1. Replace your light bulbs with LED lights
Traditional light bulbs use so much energy and must be changed regularly. Halogen incandescent bulbs, light-emitting diode rating (LED) bulbs use approximately 25-80% less energy, and last 3 to 25 times as long. While energy-efficient bulbs cost more on the rack, they have lower operating costs and longer lifetimes.
2. Make Use of a Smart or Programmable Thermostat
An energy-efficient thermostat may be programmed to turn off while you’re sleeping or when you’re gone. Installing a configurable thermostat means lessening your heating and cooling costs without replacing your air conditioning system. If you use a programmable thermostat, you might save $180 per year on your energy bill. You may also choose from several programmable thermostats that work to meet your needs on a monthly, daily, or even hourly basis. Additional functions of thermostats provide indicators that notify you when you know the HVAC device or filters need to be replaced.
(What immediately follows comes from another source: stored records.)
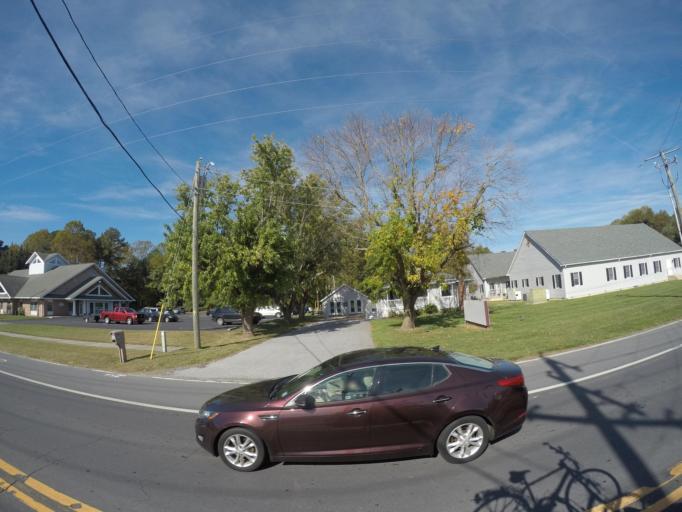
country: US
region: Delaware
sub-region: Sussex County
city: Lewes
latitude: 38.7600
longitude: -75.1543
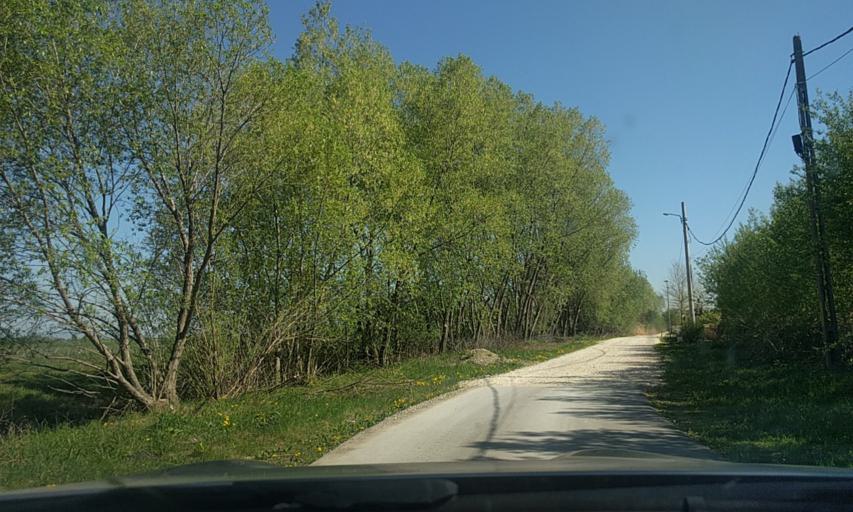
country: RO
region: Brasov
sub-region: Comuna Bod
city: Colonia Bod
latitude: 45.7199
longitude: 25.5663
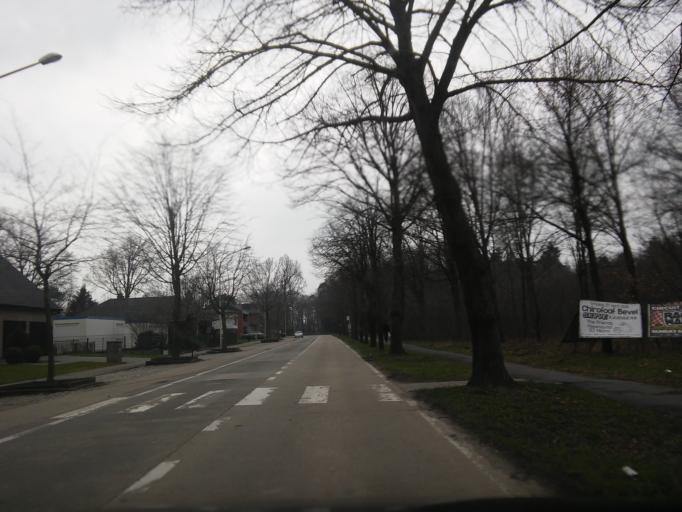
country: BE
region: Flanders
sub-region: Provincie Antwerpen
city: Grobbendonk
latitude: 51.1698
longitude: 4.7448
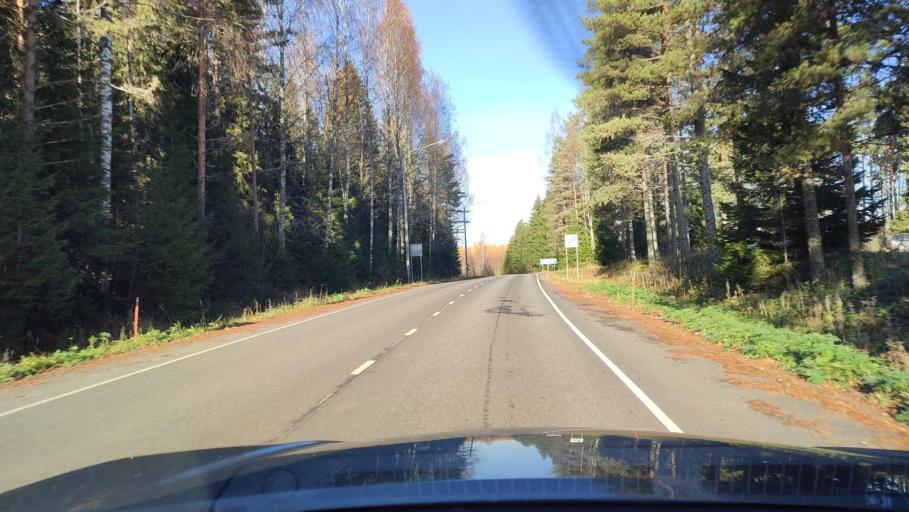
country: FI
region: Southern Ostrobothnia
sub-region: Suupohja
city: Karijoki
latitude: 62.3114
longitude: 21.7047
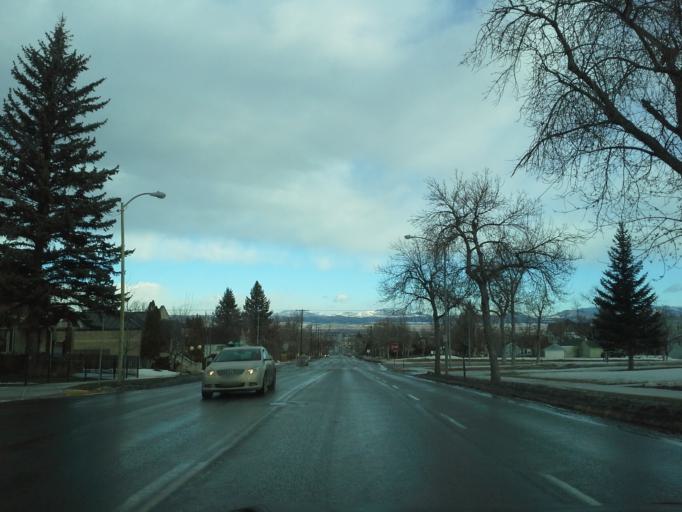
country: US
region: Montana
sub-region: Lewis and Clark County
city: Helena
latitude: 46.5858
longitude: -112.0203
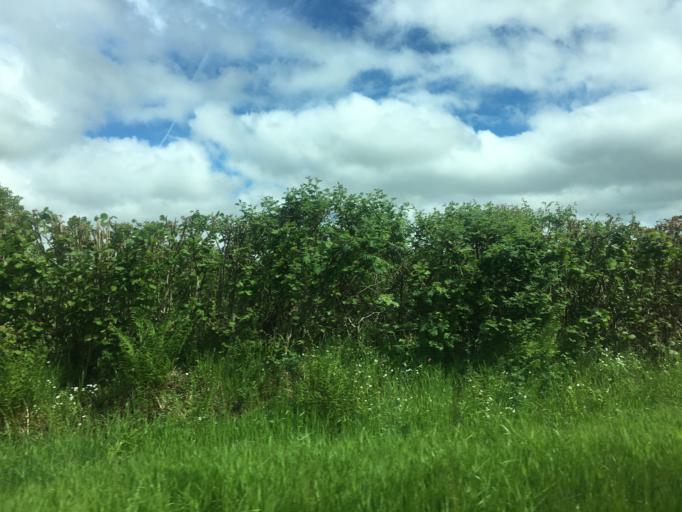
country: GB
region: Wales
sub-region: Carmarthenshire
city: Llansawel
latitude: 52.0636
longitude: -3.9742
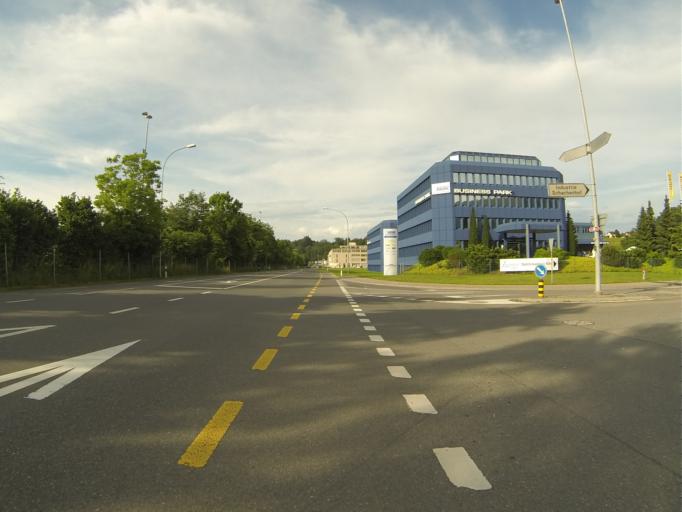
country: CH
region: Lucerne
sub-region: Lucerne-Stadt District
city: Littau
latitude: 47.0624
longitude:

3. Eliminate or Reduce Thermal Bridges in your Home
Thermal bridges happen when a portion of a wall, floor, or roof becomes so hot that it carries away more of the heat than the surrounding substance. This has the effect of drawing heat out from the home, creating more energy that’s needed to maintain a constant and pleasant indoor temperature. Even in a perfect and completely sealed setting, thermal bridges can account for as much as 30% of heat loss. The technology you already have is just as good as your creativity, experience, common sense, and persistence when it comes to locating hidden places in your house. You just running your hand across a wall will focus your eyes on the exposed pipes in the cooler areas.
4. Insulate Your Home
The only approach to avoid thermal bridges is to insulate your house. In the winter, you’ll be storing heat, and in the summer, you’ll be letting it out. It is estimated that up to 70% of the electricity that is needed to heat and cool the building will be saved. The amount of “R” needed depends on where you reside. It is a common misconception that houses built in the coldest areas like the Northeast should have even lower insulation values, to avoid freezing in the winter. The insulation used in your house depends on where the room is located. The four most important places that you can insulate are the attic, windows, basement, and crawlspace.
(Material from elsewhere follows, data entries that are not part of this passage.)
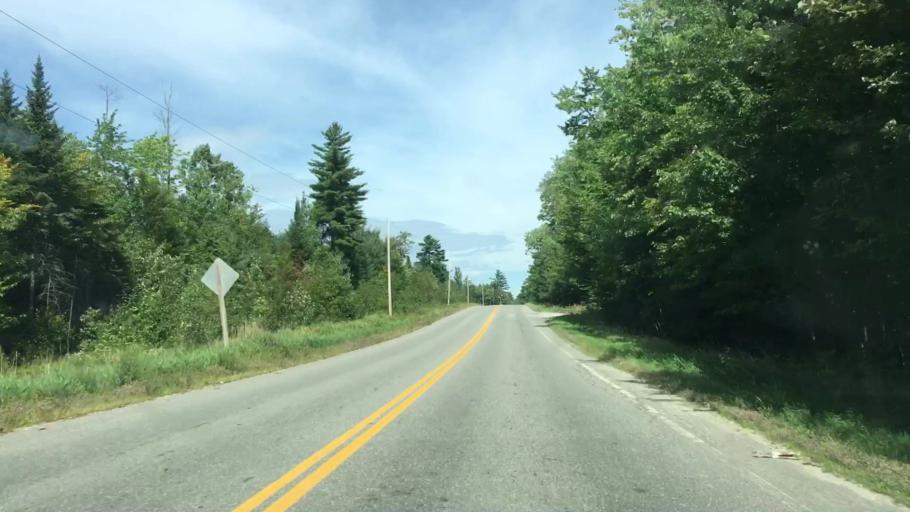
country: US
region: Maine
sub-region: Penobscot County
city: Lincoln
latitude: 45.3717
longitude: -68.5564
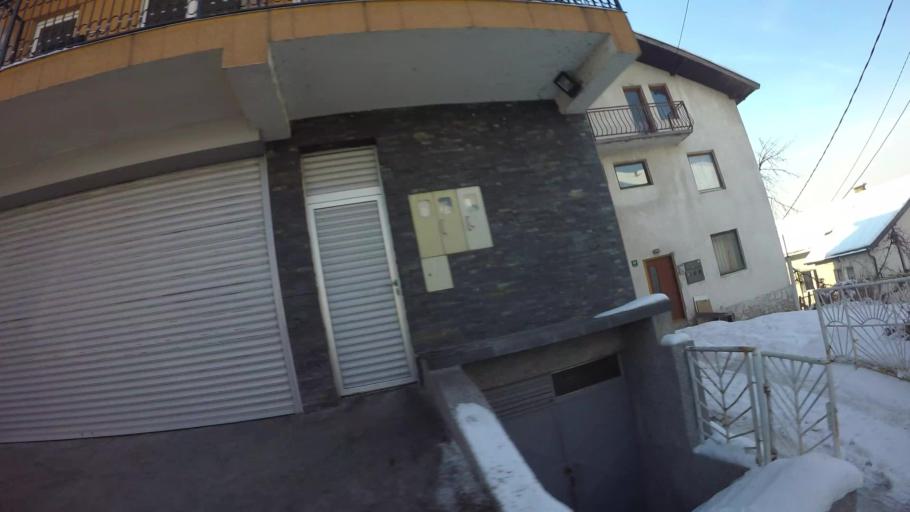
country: BA
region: Federation of Bosnia and Herzegovina
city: Kobilja Glava
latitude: 43.8498
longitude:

5. Always Buy Energy-Efficient Appliances
Using a more power saving dryer and refrigerator will save you money on electricity. They will reduce electrical usage by installing heat pumps. Maintaining and repairing your equipment on an annual basis would have a significant impact on your energy use.
Conserving energy is good for the atmosphere; it also helps you save a lot of money in the long run. So now is the time to make your home energy efficient.